Richard hypothesized that teaching family partners could increase the impact he saw in his studies because students are teaching people with whom they have relationships, and who ask meaningful questions. He says, “When you work with your parents, I think that builds a relationship where you feel that your parents are proud of you because you’re showing you know something, and they’re recognizing that you’re capable of doing this. And we know that if you feel that your parents have confidence in you, it gives you confidence.”
Bror also emphasized the benefit of relationships. He said students can learn valuable social skills on how to communicate with their family partners. Generally, if students are communicating with someone they trust in a safe environment (at home), they are going to feel more confident.
At PowerMyLearning, we are exploring the benefits of learning by teachingthrough Family Playlists.

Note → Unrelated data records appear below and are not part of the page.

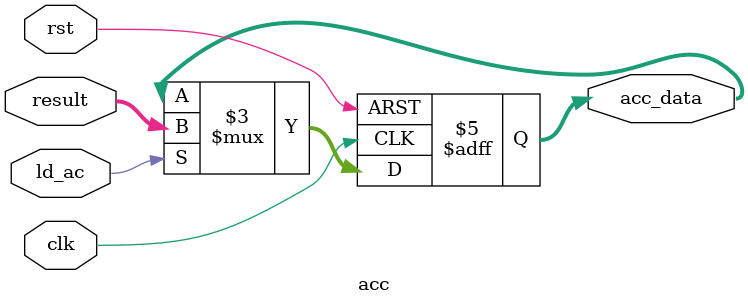
<source format=v>
module acc(
    input wire clk,
    input wire rst,
    input wire ld_ac,
    input wire [7:0] result,
    output reg [7:0] acc_data
);

always @(posedge clk or posedge rst) begin
    if (rst) 
        acc_data <= 0;
    else if (ld_ac)
        acc_data <= result;
    else
        acc_data <= acc_data;
end

endmodule
</source>
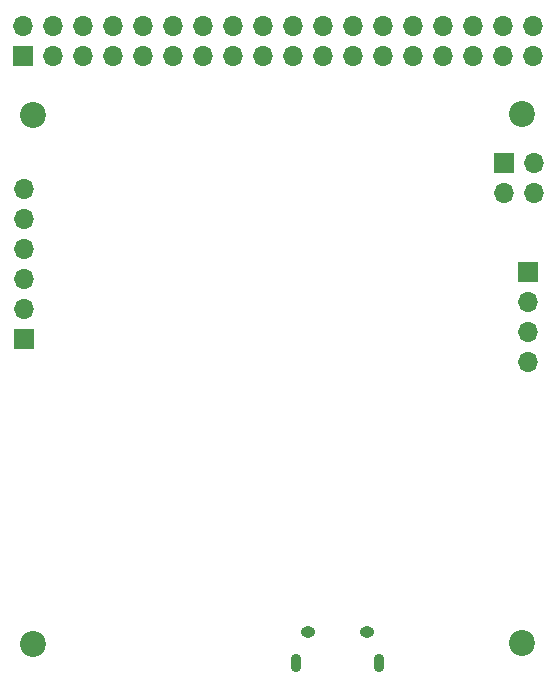
<source format=gbr>
%TF.GenerationSoftware,KiCad,Pcbnew,(5.1.7)-1*%
%TF.CreationDate,2020-10-27T23:28:53+01:00*%
%TF.ProjectId,f1c100s,66316331-3030-4732-9e6b-696361645f70,rev?*%
%TF.SameCoordinates,Original*%
%TF.FileFunction,Soldermask,Bot*%
%TF.FilePolarity,Negative*%
%FSLAX46Y46*%
G04 Gerber Fmt 4.6, Leading zero omitted, Abs format (unit mm)*
G04 Created by KiCad (PCBNEW (5.1.7)-1) date 2020-10-27 23:28:53*
%MOMM*%
%LPD*%
G01*
G04 APERTURE LIST*
%ADD10C,2.200000*%
%ADD11O,1.700000X1.700000*%
%ADD12R,1.700000X1.700000*%
%ADD13O,0.890000X1.550000*%
%ADD14O,1.250000X0.950000*%
G04 APERTURE END LIST*
D10*
%TO.C,REF\u002A\u002A*%
X190855600Y-97622360D03*
%TD*%
%TO.C,REF\u002A\u002A*%
X149418040Y-97693480D03*
%TD*%
%TO.C,REF\u002A\u002A*%
X149418040Y-52948840D03*
%TD*%
%TO.C,REF\u002A\u002A*%
X190855600Y-52877720D03*
%TD*%
D11*
%TO.C,J5*%
X191325500Y-73875900D03*
X191325500Y-71335900D03*
X191325500Y-68795900D03*
D12*
X191325500Y-66255900D03*
%TD*%
D11*
%TO.C,J4*%
X191815720Y-59563000D03*
X189275720Y-59563000D03*
X191815720Y-57023000D03*
D12*
X189275720Y-57023000D03*
%TD*%
D11*
%TO.C,J2*%
X191785240Y-45430440D03*
X191785240Y-47970440D03*
X189245240Y-45430440D03*
X189245240Y-47970440D03*
X186705240Y-45430440D03*
X186705240Y-47970440D03*
X184165240Y-45430440D03*
X184165240Y-47970440D03*
X181625240Y-45430440D03*
X181625240Y-47970440D03*
X179085240Y-45430440D03*
X179085240Y-47970440D03*
X176545240Y-45430440D03*
X176545240Y-47970440D03*
X174005240Y-45430440D03*
X174005240Y-47970440D03*
X171465240Y-45430440D03*
X171465240Y-47970440D03*
X168925240Y-45430440D03*
X168925240Y-47970440D03*
X166385240Y-45430440D03*
X166385240Y-47970440D03*
X163845240Y-45430440D03*
X163845240Y-47970440D03*
X161305240Y-45430440D03*
X161305240Y-47970440D03*
X158765240Y-45430440D03*
X158765240Y-47970440D03*
X156225240Y-45430440D03*
X156225240Y-47970440D03*
X153685240Y-45430440D03*
X153685240Y-47970440D03*
X151145240Y-45430440D03*
X151145240Y-47970440D03*
X148605240Y-45430440D03*
D12*
X148605240Y-47970440D03*
%TD*%
D11*
%TO.C,J3*%
X148678900Y-59182000D03*
X148678900Y-61722000D03*
X148678900Y-64262000D03*
X148678900Y-66802000D03*
X148678900Y-69342000D03*
D12*
X148678900Y-71882000D03*
%TD*%
D13*
%TO.C,J1*%
X178734600Y-99369400D03*
X171734600Y-99369400D03*
D14*
X177734600Y-96669400D03*
X172734600Y-96669400D03*
%TD*%
M02*

</source>
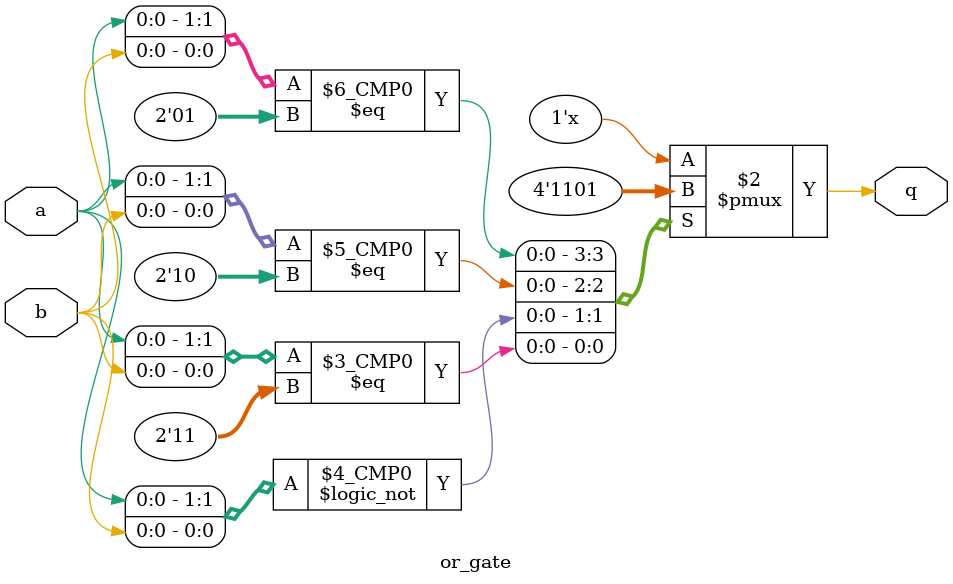
<source format=v>
module or_gate(
    input a, b,
    output reg q
    );

    always @(a, b) begin
        case ({a, b})
            2'b01 : q = 1;
            2'b10 : q = 1;
            2'b00 : q = 0;
            2'b11 : q = 1; 
        endcase
    end
endmodule
</source>
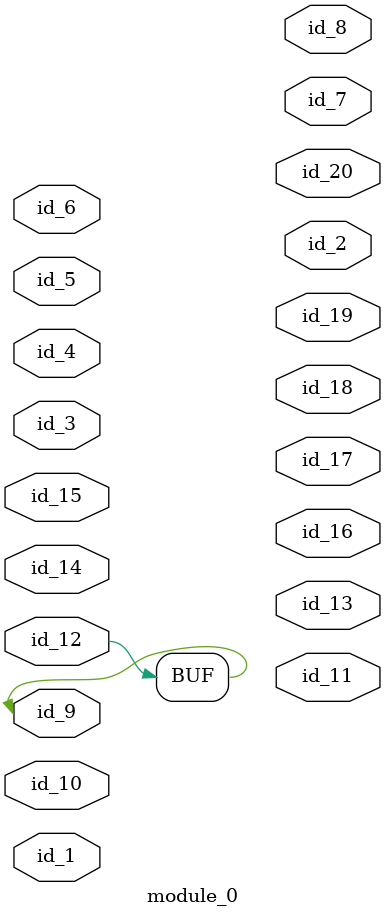
<source format=v>
module module_0 (
    id_1,
    id_2,
    id_3,
    id_4,
    id_5,
    id_6,
    id_7,
    id_8,
    id_9,
    id_10,
    id_11,
    id_12,
    id_13,
    id_14,
    id_15,
    id_16,
    id_17,
    id_18,
    id_19,
    id_20
);
  output id_20;
  output id_19;
  output id_18;
  output id_17;
  output id_16;
  input id_15;
  input id_14;
  output id_13;
  input id_12;
  output id_11;
  input id_10;
  input id_9;
  output id_8;
  output id_7;
  input id_6;
  input id_5;
  input id_4;
  input id_3;
  output id_2;
  input id_1;
  assign id_9 = id_12;
endmodule

</source>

Family Playlists are interactive assignments where students “teach” what they learned in class to a parent at home, and then the parent gives feedback to the teacher. In short, Family Playlists “light up” the triangle of learning between students, teachers, and families while leveraging the learning by teaching strategy.
The results we have seen—like in Ms. D’Angelo’s classroom—reflect Bror and Richard’s observations. Ms. D’Angelo’s saw the magic that can happen after students teach their family partners. She could see that her students were more confident in the lesson. As an extra benefit, parents also showed a sense of pride in seeing their child “teach” them. For example, in Sofia’s Family Playlists report, her mother noticed her daughter’s enthusiastic expressions when explaining the material, and how proud it made her.
Given all these positive outcomes, I asked Richard if there is any downside to using the learning by teaching strategy. He cautioned that the approach could backfire if students do not fully understand the concept before teaching it. Students can actually become more invested in the wrong explanation. To avoid this outcome, Richard said teachers should make certain that students understand the concept before they teach it. While this downside is something we are aware of, we still have more to learn.
After talking with Bror and Richard, I am even more excited about the learning by teaching strategy. The learning science is clear and the concept is simple. Learning by teaching is a strategy anyone can do and we know it improves learning outcomes. I would love to see more teachers follow in Ms. D’Angelo’s footsteps and try out this strategy in their classrooms. Who knows what we’ll learn.